I had never heard of foreign accent syndrome until recently. I happened to be watching an episode of 60 minutes with three women who were interviewed regarding their experience of Foreign Accent Syndrome (FAS). Believe it or not, this is a real medical condition where patients develop speech patterns that are perceived as a foreign accent.
Foreign accent syndrome can happen after a head injury, stroke or other types of brain damage. Although it is a rare condition, it has happened to around 100 people since it first became known in 1907.
One of the women interviewed on 60 Minutes was an Australian woman who developed a French sounding accent after a car accident. Another case involved a woman America who woke up one day with a mixture of Australian, British and Irish accents. Her only symptom was falling asleep with a headache the night before.

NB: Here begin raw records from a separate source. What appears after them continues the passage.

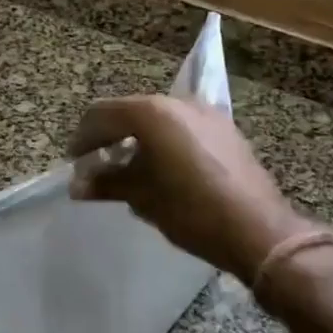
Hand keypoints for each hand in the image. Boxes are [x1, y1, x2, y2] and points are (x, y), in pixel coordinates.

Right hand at [69, 96, 307, 281]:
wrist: (257, 229)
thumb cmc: (191, 210)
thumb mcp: (143, 197)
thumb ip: (107, 182)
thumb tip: (78, 185)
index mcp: (152, 113)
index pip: (102, 114)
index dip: (83, 138)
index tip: (75, 162)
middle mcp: (178, 103)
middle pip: (130, 112)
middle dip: (109, 137)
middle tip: (97, 166)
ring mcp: (206, 114)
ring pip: (158, 120)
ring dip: (137, 140)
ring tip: (128, 171)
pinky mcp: (225, 130)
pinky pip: (182, 128)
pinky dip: (163, 142)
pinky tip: (162, 170)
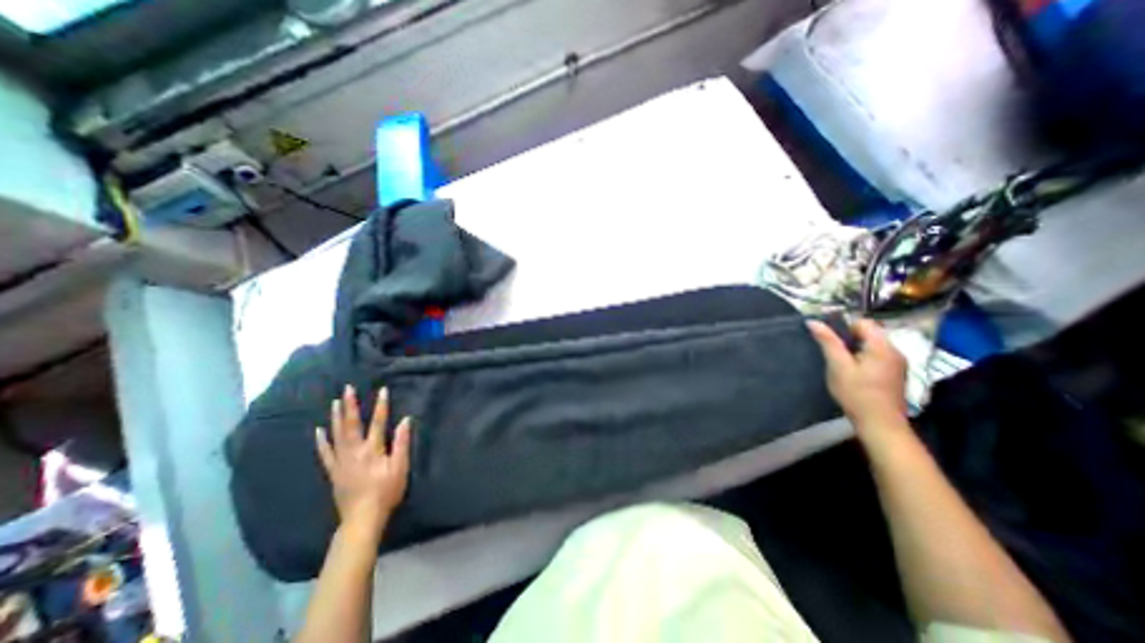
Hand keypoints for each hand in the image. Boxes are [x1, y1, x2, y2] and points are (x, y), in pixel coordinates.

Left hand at [314, 387, 413, 536]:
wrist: (362, 519)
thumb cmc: (386, 492)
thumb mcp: (400, 467)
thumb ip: (401, 443)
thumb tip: (405, 420)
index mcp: (372, 449)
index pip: (378, 422)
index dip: (381, 405)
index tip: (382, 390)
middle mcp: (354, 451)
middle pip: (351, 424)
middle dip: (350, 405)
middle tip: (347, 389)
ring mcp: (341, 461)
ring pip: (337, 435)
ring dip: (336, 417)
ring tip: (335, 402)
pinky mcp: (333, 472)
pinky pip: (325, 453)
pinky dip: (322, 441)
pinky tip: (318, 431)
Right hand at [809, 320, 907, 432]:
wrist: (880, 424)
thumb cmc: (857, 393)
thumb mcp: (838, 366)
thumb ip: (828, 342)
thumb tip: (813, 321)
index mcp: (882, 346)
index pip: (863, 322)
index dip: (843, 327)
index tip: (829, 341)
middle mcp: (895, 351)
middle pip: (869, 333)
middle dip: (848, 339)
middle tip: (832, 354)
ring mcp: (897, 363)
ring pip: (872, 345)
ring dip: (854, 350)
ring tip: (841, 364)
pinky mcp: (895, 374)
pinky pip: (876, 356)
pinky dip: (863, 359)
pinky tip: (853, 373)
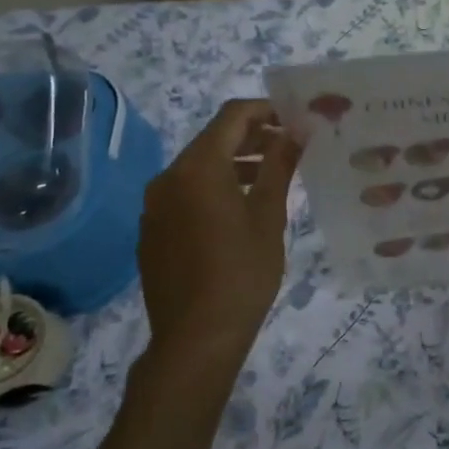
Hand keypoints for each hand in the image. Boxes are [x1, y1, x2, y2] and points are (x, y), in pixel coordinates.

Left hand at [138, 99, 300, 372]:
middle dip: (251, 138)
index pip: (232, 116)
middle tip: (289, 148)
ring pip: (197, 168)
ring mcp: (154, 205)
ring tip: (268, 179)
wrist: (196, 338)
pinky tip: (236, 213)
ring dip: (233, 165)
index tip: (295, 120)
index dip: (266, 110)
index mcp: (198, 167)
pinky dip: (212, 190)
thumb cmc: (242, 273)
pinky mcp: (152, 230)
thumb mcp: (269, 217)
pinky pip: (184, 194)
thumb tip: (296, 131)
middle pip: (212, 140)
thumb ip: (279, 166)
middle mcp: (168, 177)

Foreign accent syndrome can happen to anyone irrespective of your native language
Foreign accent syndrome seems to relate two conditions that affect and damage the Broca’s area of the brain. This is the area of the brain that typically produces speech.
Symptoms of foreign accent syndrome
We naturally pick up tones and accents as we grow up by listening to others around us. This is called your phonetic system. Researchers find foreign accent syndrome especially puzzling because most of us have a fixed phonetic system by our late teens. There have been cases in the past of children growing up with wild animals and if they pass that window of opportunity, the brain loses its capacity to learn language.
Although foreign accent syndrome may sound quite bizarre and perhaps even comical it can be incredibly distressing for a person to speak completely differently to the way they would normally sound. Foreign accent syndrome can have severe psychological consequences and can interfere with an individual’s identity.
The prognosis for foreign accent syndrome
Many causes of FAS are not curable, in most cases a doctor will prescribe speech therapy to help a person regain their normal habits. For one British woman, her experience of Foreign Accent Syndrome was particularly difficult. Despite having lived in the UK her whole life, Julie Matthias suddenly found that she no longer spoke with an English accent -sounding French or Chinese instead. People spoke to her as if she did not understand English.
Imagine waking up and no longer sounding like the person you really are, that must be pretty disturbing.
Foreign Accent Syndrome shows how complicated and interesting the brain is. Nick Miller, at Newcastle University, explains that are accents mark our social class, education level and many other traits that allow others to make judgements about us.
Miller, along with Jack Ryalls, of the University of Central Florida, recently compiled a book day detailing these experiences, called Foreign Accent Syndrome: the stories people have to tell.
Foreign accent syndrome must be a life-altering experience and shows how we all have to cope with all sorts of unusual experiences in life.